Due to several unforeseen circumstances, Bartrom says, he took a break from music. He was "lured" back in after a suggestion from his wife, Marlene.

"Marlene works at the Tipton House and she told me that they needed someone to call bingo for the residents each week," he states. "At first I didn't want to go, but I decided to give it a try."

Bartrom says he felt connected to the residents from day one.

"I had lost my grandparents a few years ago and I was very close to them," he states. "Spending time with the residents gave me comfort."

He adds that bingo calling developed into re-exploring his passion for music and performing.

"I started getting into music again," says Bartrom. "I even started messing with the production side of it.
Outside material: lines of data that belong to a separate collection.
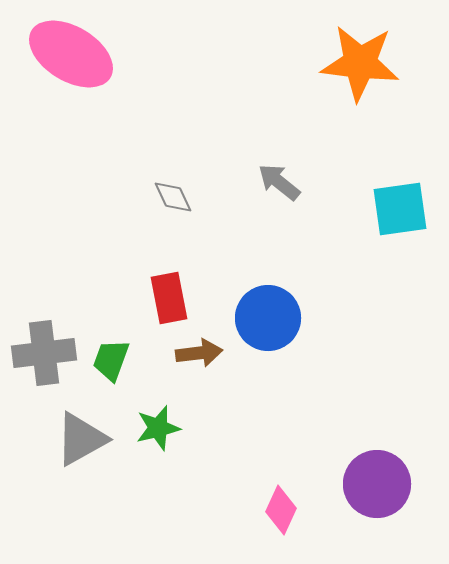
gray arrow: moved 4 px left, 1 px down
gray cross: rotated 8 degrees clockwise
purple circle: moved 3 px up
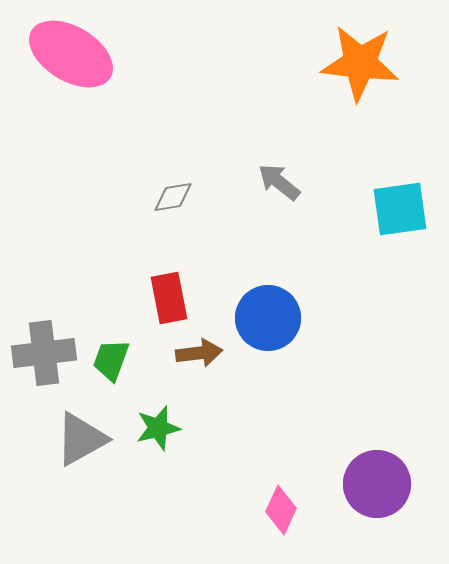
gray diamond: rotated 75 degrees counterclockwise
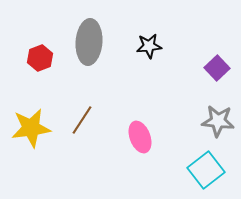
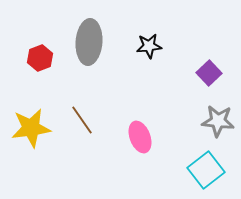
purple square: moved 8 px left, 5 px down
brown line: rotated 68 degrees counterclockwise
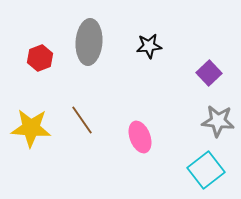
yellow star: rotated 12 degrees clockwise
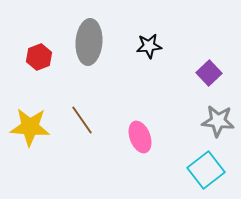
red hexagon: moved 1 px left, 1 px up
yellow star: moved 1 px left, 1 px up
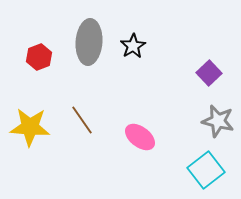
black star: moved 16 px left; rotated 25 degrees counterclockwise
gray star: rotated 8 degrees clockwise
pink ellipse: rotated 32 degrees counterclockwise
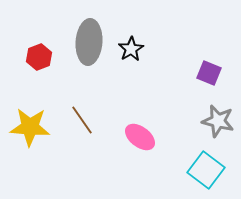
black star: moved 2 px left, 3 px down
purple square: rotated 25 degrees counterclockwise
cyan square: rotated 15 degrees counterclockwise
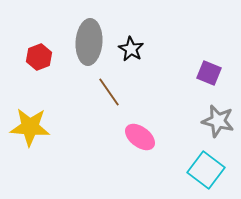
black star: rotated 10 degrees counterclockwise
brown line: moved 27 px right, 28 px up
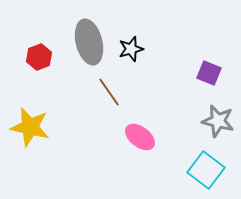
gray ellipse: rotated 18 degrees counterclockwise
black star: rotated 25 degrees clockwise
yellow star: rotated 9 degrees clockwise
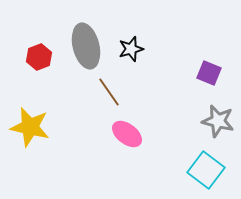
gray ellipse: moved 3 px left, 4 px down
pink ellipse: moved 13 px left, 3 px up
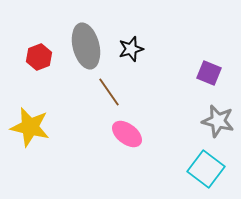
cyan square: moved 1 px up
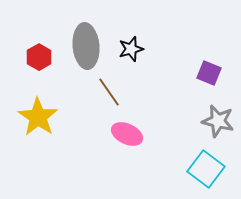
gray ellipse: rotated 9 degrees clockwise
red hexagon: rotated 10 degrees counterclockwise
yellow star: moved 8 px right, 10 px up; rotated 21 degrees clockwise
pink ellipse: rotated 12 degrees counterclockwise
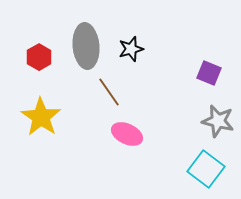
yellow star: moved 3 px right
I have been producing for about 10 years now, more seriously in the last two years."

He adds that after working with the residents at the Tipton House and seeing how positive, uplifting and encouraging they were of his efforts, he decided to not let his disability hold him back.

"I saw those residents and heard some of their stories and decided that I could still do what I loved to do," Bartrom says. "They were very instrumental in giving me the belief to get back to music."

Bartrom has now added a one-man show to his repertoire, titled "Big Dog Unleashed."

"When I used to play in bands everybody called me Big Dog," he says. "Somehow it stuck and the name fits, so I went with it."

The show consists of Bartrom playing tracks while singing and playing both the harmonica and guitar.

"I don't consider my performance simply music," he adds. "I like to play a little; stop and tell a few jokes and interact with the audience."

Bartrom says his first show was for the Tipton House residents. Since then he has played various other places, including the American Legion in Marion a month ago.

"They held a special event for a unit that had just returned from serving," he states. "They had lost four members and the service was very moving. I was glad I was able to be a part of the event. It makes me all the more thankful for what they do to protect our way of life."

Bartrom adds that his wife's cousin, Ryan Bowman, of Warren, is very helpful in helping him get his show on the road.

"He usually drives and helps to set up and tear down equipment after a show," he states. "He is my sound man and ‘roadie' and definitely an important part of what I do."

Bartrom says he hopes to expand his performances into other area nursing homes and says he expects his calendar to be full with opportunities starting this spring.

He also has hopes for the music he produces as well.

"I'm currently working on a project of about 10 to 12 original songs," Bartrom states. "Since I'm not able to travel as much as I would like, I'm hoping to sell them."

Bartrom adds that on all his productions, he plays all the instruments except the drums.

"My wife and the residents at the Tipton House have been my biggest cheerleaders and push me to be better at what I do," says Bartrom. "God has blessed me with a lot of gifts and life has been good despite all the challenges. I love what I do."